Quellen & rechtliche Grundlagen

  • Kündigungsgrund und Begründungspflicht: § 573 BGB (Abs. 2 Nr. 2 Eigenbedarf, Abs. 3 Angabe der Gründe im Kündigungsschreiben)
  • Kündigungsfristen: § 573c Abs. 1 BGB (drei Monate, Verlängerung um je drei Monate nach fünf und acht Jahren)
  • Form der Kündigung und Hinweispflicht: § 568 BGB
  • Widerspruch, Härtefall, Fortsetzung: § 574 BGB, § 574a BGB, § 574b BGB
  • Verkauf und Sperrfrist: § 566 BGB, § 577a BGB
  • Räumungsfrist: § 721 ZPO (Abs. 1 Antrag, Abs. 5 Höchstdauer ein Jahr)
  • Anwaltskosten Erstberatung: § 34 RVG (Kappung bei 190 Euro netto für Verbraucher)
  • Rechtsprechung: BVerfG, Beschluss vom 14.02.1989, Az. 1 BvR 308/88 u. a., BVerfGE 79, 292 (Prüfungsmaßstab: Entschluss des Vermieters ist zu respektieren, Gerichte prüfen vernünftige, nachvollziehbare Gründe) · BGH, Urteil vom 22.05.2019, Az. VIII ZR 180/18 (Härtefallabwägung, keine schematische Betrachtung) · BGH, Urteil vom 29.03.2017, Az. VIII ZR 44/16 (Schadensersatz bei vorgetäuschtem Eigenbedarf) · BGH, Beschluss vom 11.10.2016, Az.
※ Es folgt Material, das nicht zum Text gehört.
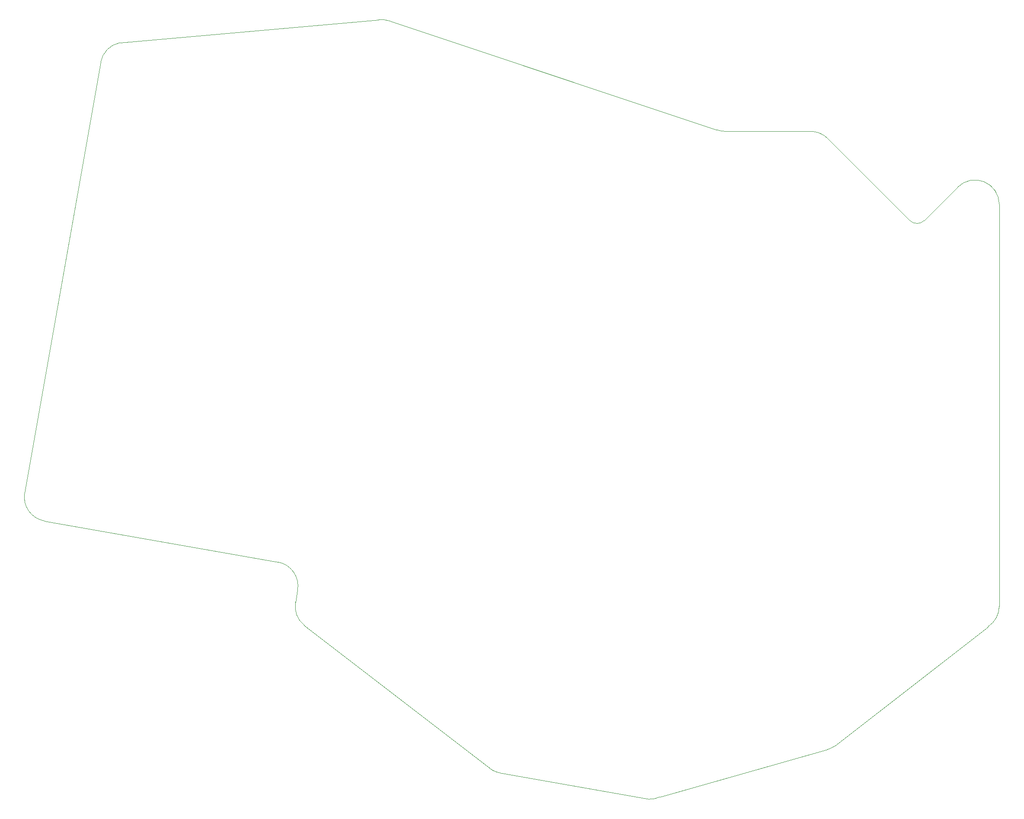
<source format=gbr>
%TF.GenerationSoftware,KiCad,Pcbnew,(5.1.7)-1*%
%TF.CreationDate,2020-10-07T08:37:43+11:00*%
%TF.ProjectId,Board-DjinnBase,426f6172-642d-4446-9a69-6e6e42617365,rev?*%
%TF.SameCoordinates,Original*%
%TF.FileFunction,Profile,NP*%
%FSLAX46Y46*%
G04 Gerber Fmt 4.6, Leading zero omitted, Abs format (unit mm)*
G04 Created by KiCad (PCBNEW (5.1.7)-1) date 2020-10-07 08:37:43*
%MOMM*%
%LPD*%
G01*
G04 APERTURE LIST*
%TA.AperFunction,Profile*%
%ADD10C,0.120000*%
%TD*%
G04 APERTURE END LIST*
D10*
%TO.C,BASE1*%
X159799839Y-8538703D02*
X153245099Y-15093442D01*
X142638500Y-7315268D02*
X150416674Y-15093442D01*
X135659223Y-118173103D02*
X165712289Y-94762214D01*
X70120878Y-123423677D02*
X99392668Y-128585082D01*
X-8071867Y15931257D02*
X-22957897Y-68491746D01*
X167929935Y-90736655D02*
X167929935Y-11906299D01*
X-4249790Y19786990D02*
X46347002Y24257768D01*
X-19094752Y-74008892D02*
X26634370Y-82072191D01*
X30497519Y-87589337D02*
X30084048Y-89934467D01*
X31848558Y-94519398D02*
X68579175Y-122853389D01*
X48647644Y23992395D02*
X112602556Y2694213D01*
X134336896Y986336D02*
X142638500Y-7315268D01*
X114300481Y2381262D02*
X130969298Y2381240D01*
X101491514Y-128129564D02*
X134240182Y-118862489D01*
X159799839Y-8538703D02*
G75*
G02*
X167929935Y-11906299I3367596J-3367596D01*
G01*
X165712289Y-94762214D02*
G75*
G03*
X167929935Y-90736655I-2544853J4025558D01*
G01*
X-19094752Y-74008891D02*
G75*
G02*
X-22957897Y-68491746I827000J4690145D01*
G01*
X-4249790Y19786990D02*
G75*
G03*
X-8071867Y15931257I868090J-4682737D01*
G01*
X48647644Y23992396D02*
G75*
G03*
X46347002Y24257768I-1680878J-4466964D01*
G01*
X31848558Y-94519399D02*
G75*
G02*
X30084048Y-89934467I2925636J3757932D01*
G01*
X26634369Y-82072191D02*
G75*
G02*
X30497519Y-87589337I-826998J-4690148D01*
G01*
X134336895Y986337D02*
G75*
G03*
X130969298Y2381240I-3367595J-3367598D01*
G01*
X101491514Y-128129564D02*
G75*
G02*
X99392668Y-128585082I-2017911J4234649D01*
G01*
X68579175Y-122853390D02*
G75*
G03*
X70120878Y-123423677I2339927J3956670D01*
G01*
X112602558Y2694214D02*
G75*
G03*
X114300481Y2381262I1697922J4449566D01*
G01*
X153245099Y-15093438D02*
G75*
G02*
X150416673Y-15093442I-1414215J1414211D01*
G01*
X135659223Y-118173102D02*
G75*
G02*
X134240182Y-118862489I-2758342J3872622D01*
G01*
%TD*%
M02*

</source>
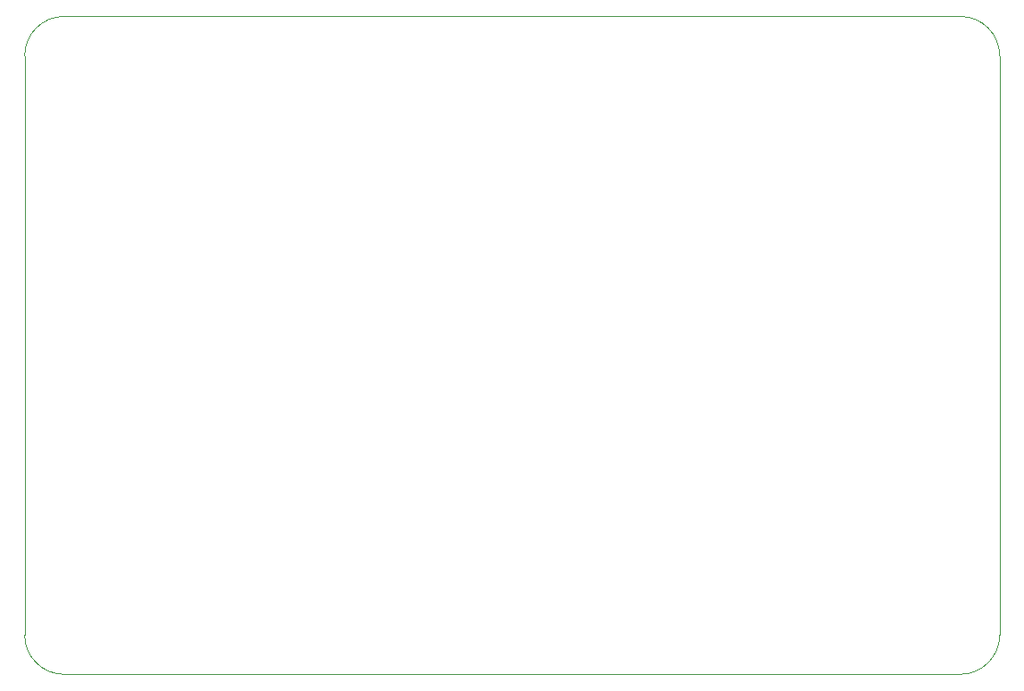
<source format=gbr>
%TF.GenerationSoftware,KiCad,Pcbnew,8.0.3*%
%TF.CreationDate,2024-07-18T14:58:56-04:00*%
%TF.ProjectId,Drop_Gen_PCB,44726f70-5f47-4656-9e5f-5043422e6b69,rev?*%
%TF.SameCoordinates,Original*%
%TF.FileFunction,Profile,NP*%
%FSLAX46Y46*%
G04 Gerber Fmt 4.6, Leading zero omitted, Abs format (unit mm)*
G04 Created by KiCad (PCBNEW 8.0.3) date 2024-07-18 14:58:56*
%MOMM*%
%LPD*%
G01*
G04 APERTURE LIST*
%TA.AperFunction,Profile*%
%ADD10C,0.050000*%
%TD*%
G04 APERTURE END LIST*
D10*
X148144200Y-93849200D02*
G75*
G02*
X151878000Y-97583000I0J-3733800D01*
G01*
X59410400Y-97583000D02*
G75*
G02*
X63144200Y-93849200I3733800J0D01*
G01*
X151878000Y-97583000D02*
X151878000Y-152583000D01*
X63144200Y-156316800D02*
G75*
G02*
X59410400Y-152583000I0J3733800D01*
G01*
X151878000Y-152583000D02*
G75*
G02*
X148144200Y-156316800I-3733800J0D01*
G01*
X63144200Y-93849200D02*
X148144200Y-93849200D01*
X59410400Y-152583000D02*
X59410400Y-97583000D01*
X63144200Y-156316800D02*
X148144200Y-156316800D01*
M02*

</source>
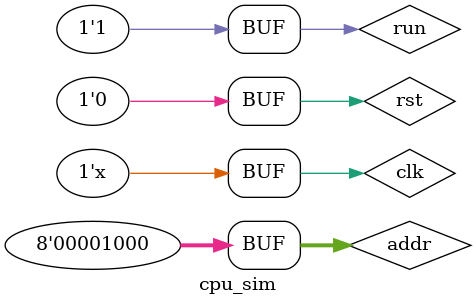
<source format=v>
`timescale 1ns / 1ps


module cpu_sim();
/**
module mipsCPU(
//----------------------------------------
    input               origin_clk,
    input               rst,
//----------------------------------------
    input               run,
    input       [7:0]   addr,
    output  reg [31:0]  pc,
    output  reg [31:0]  mem_data,
    output  reg [31:0]  reg_data
//----------------------------------------
    );
**/
reg         clk, run, rst;
reg [7:0]   addr;
wire [31:0] mem_data;
wire [31:0] pc;
wire [31:0] reg_data;
mipsCPU cpu(
    .origin_clk(clk),
    .rst(rst),
    .run(run),
    .addr(addr),
    .pc(pc),
    .mem_data(mem_data),
    .reg_data(reg_data)
);
initial clk = 1;
initial rst = 0;
initial addr = 8'd8;
initial run = 1'b1;
always 
    begin 
        #5 clk = ~clk; 
    end
initial 
    begin
        #10 rst = 1;  
        #10 rst = 0;
    end

endmodule

</source>
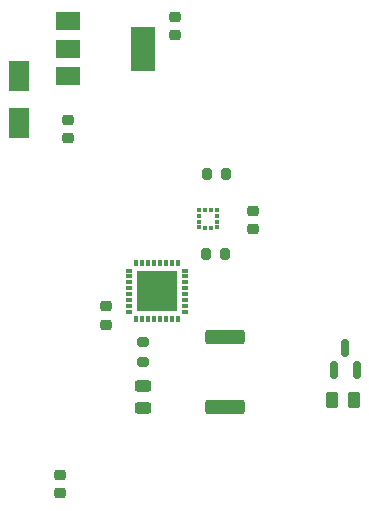
<source format=gbr>
%TF.GenerationSoftware,KiCad,Pcbnew,6.0.9-8da3e8f707~117~ubuntu22.04.1*%
%TF.CreationDate,2023-05-10T19:22:08-04:00*%
%TF.ProjectId,a2bikelight,61326269-6b65-46c6-9967-68742e6b6963,rev?*%
%TF.SameCoordinates,Original*%
%TF.FileFunction,Paste,Top*%
%TF.FilePolarity,Positive*%
%FSLAX46Y46*%
G04 Gerber Fmt 4.6, Leading zero omitted, Abs format (unit mm)*
G04 Created by KiCad (PCBNEW 6.0.9-8da3e8f707~117~ubuntu22.04.1) date 2023-05-10 19:22:08*
%MOMM*%
%LPD*%
G01*
G04 APERTURE LIST*
G04 Aperture macros list*
%AMRoundRect*
0 Rectangle with rounded corners*
0 $1 Rounding radius*
0 $2 $3 $4 $5 $6 $7 $8 $9 X,Y pos of 4 corners*
0 Add a 4 corners polygon primitive as box body*
4,1,4,$2,$3,$4,$5,$6,$7,$8,$9,$2,$3,0*
0 Add four circle primitives for the rounded corners*
1,1,$1+$1,$2,$3*
1,1,$1+$1,$4,$5*
1,1,$1+$1,$6,$7*
1,1,$1+$1,$8,$9*
0 Add four rect primitives between the rounded corners*
20,1,$1+$1,$2,$3,$4,$5,0*
20,1,$1+$1,$4,$5,$6,$7,0*
20,1,$1+$1,$6,$7,$8,$9,0*
20,1,$1+$1,$8,$9,$2,$3,0*%
G04 Aperture macros list end*
%ADD10RoundRect,0.150000X0.150000X-0.587500X0.150000X0.587500X-0.150000X0.587500X-0.150000X-0.587500X0*%
%ADD11RoundRect,0.225000X-0.250000X0.225000X-0.250000X-0.225000X0.250000X-0.225000X0.250000X0.225000X0*%
%ADD12R,0.600000X0.300000*%
%ADD13R,0.300000X0.600000*%
%ADD14R,3.450000X3.450000*%
%ADD15RoundRect,0.225000X0.250000X-0.225000X0.250000X0.225000X-0.250000X0.225000X-0.250000X-0.225000X0*%
%ADD16RoundRect,0.200000X-0.275000X0.200000X-0.275000X-0.200000X0.275000X-0.200000X0.275000X0.200000X0*%
%ADD17R,1.800000X2.500000*%
%ADD18RoundRect,0.200000X0.200000X0.275000X-0.200000X0.275000X-0.200000X-0.275000X0.200000X-0.275000X0*%
%ADD19R,0.375000X0.350000*%
%ADD20R,0.350000X0.375000*%
%ADD21RoundRect,0.250000X1.425000X-0.362500X1.425000X0.362500X-1.425000X0.362500X-1.425000X-0.362500X0*%
%ADD22RoundRect,0.250000X0.262500X0.450000X-0.262500X0.450000X-0.262500X-0.450000X0.262500X-0.450000X0*%
%ADD23RoundRect,0.243750X0.456250X-0.243750X0.456250X0.243750X-0.456250X0.243750X-0.456250X-0.243750X0*%
%ADD24R,2.000000X1.500000*%
%ADD25R,2.000000X3.800000*%
G04 APERTURE END LIST*
D10*
%TO.C,Q1*%
X146300000Y-132162500D03*
X147250000Y-134037500D03*
X145350000Y-134037500D03*
%TD*%
D11*
%TO.C,C1*%
X122800000Y-112825000D03*
X122800000Y-114375000D03*
%TD*%
%TO.C,C6*%
X122100000Y-142925000D03*
X122100000Y-144475000D03*
%TD*%
D12*
%TO.C,U1*%
X128000000Y-125600000D03*
X128000000Y-126100000D03*
X128000000Y-126600000D03*
X128000000Y-127100000D03*
X128000000Y-127600000D03*
X128000000Y-128100000D03*
X128000000Y-128600000D03*
X128000000Y-129100000D03*
D13*
X128600000Y-129700000D03*
X129100000Y-129700000D03*
X129600000Y-129700000D03*
X130100000Y-129700000D03*
X130600000Y-129700000D03*
X131100000Y-129700000D03*
X131600000Y-129700000D03*
X132100000Y-129700000D03*
D12*
X132700000Y-129100000D03*
X132700000Y-128600000D03*
X132700000Y-128100000D03*
X132700000Y-127600000D03*
X132700000Y-127100000D03*
X132700000Y-126600000D03*
X132700000Y-126100000D03*
X132700000Y-125600000D03*
D13*
X132100000Y-125000000D03*
X131600000Y-125000000D03*
X131100000Y-125000000D03*
X130600000Y-125000000D03*
X130100000Y-125000000D03*
X129600000Y-125000000D03*
X129100000Y-125000000D03*
X128600000Y-125000000D03*
D14*
X130350000Y-127350000D03*
%TD*%
D15*
%TO.C,C3*%
X138500000Y-122075000D03*
X138500000Y-120525000D03*
%TD*%
%TO.C,C2*%
X131900000Y-105675000D03*
X131900000Y-104125000D03*
%TD*%
D16*
%TO.C,R5*%
X129200000Y-131675000D03*
X129200000Y-133325000D03*
%TD*%
D17*
%TO.C,D1*%
X118700000Y-109100000D03*
X118700000Y-113100000D03*
%TD*%
D18*
%TO.C,R1*%
X136225000Y-117400000D03*
X134575000Y-117400000D03*
%TD*%
D19*
%TO.C,U3*%
X133937500Y-120450000D03*
X133937500Y-120950000D03*
X133937500Y-121450000D03*
X133937500Y-121950000D03*
D20*
X134450000Y-121962500D03*
X134950000Y-121962500D03*
D19*
X135462500Y-121950000D03*
X135462500Y-121450000D03*
X135462500Y-120950000D03*
X135462500Y-120450000D03*
D20*
X134950000Y-120437500D03*
X134450000Y-120437500D03*
%TD*%
D18*
%TO.C,R2*%
X136125000Y-124200000D03*
X134475000Y-124200000D03*
%TD*%
D15*
%TO.C,C4*%
X126000000Y-130175000D03*
X126000000Y-128625000D03*
%TD*%
D21*
%TO.C,R4*%
X136100000Y-137162500D03*
X136100000Y-131237500D03*
%TD*%
D22*
%TO.C,R3*%
X145187500Y-136600000D03*
X147012500Y-136600000D03*
%TD*%
D23*
%TO.C,D2*%
X129200000Y-137237500D03*
X129200000Y-135362500D03*
%TD*%
D24*
%TO.C,U2*%
X122850000Y-104500000D03*
D25*
X129150000Y-106800000D03*
D24*
X122850000Y-106800000D03*
X122850000Y-109100000D03*
%TD*%
M02*

</source>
VIII ZR 300/15 (Vorratskündigung, Darlegungslast) · BGH, Urteil vom 14.12.2016, Az. VIII ZR 232/15 (Anbietpflicht: Schadensersatz statt Unwirksamkeit)

Stand: September 2026. Dieser Ratgeber dient der allgemeinen Information und stellt keine individuelle Rechtsberatung dar. Fristen und Sperrfristen hängen vom Einzelfall und vom Bundesland ab. Für verbindliche Auskünfte wende dich an einen Fachanwalt für Mietrecht.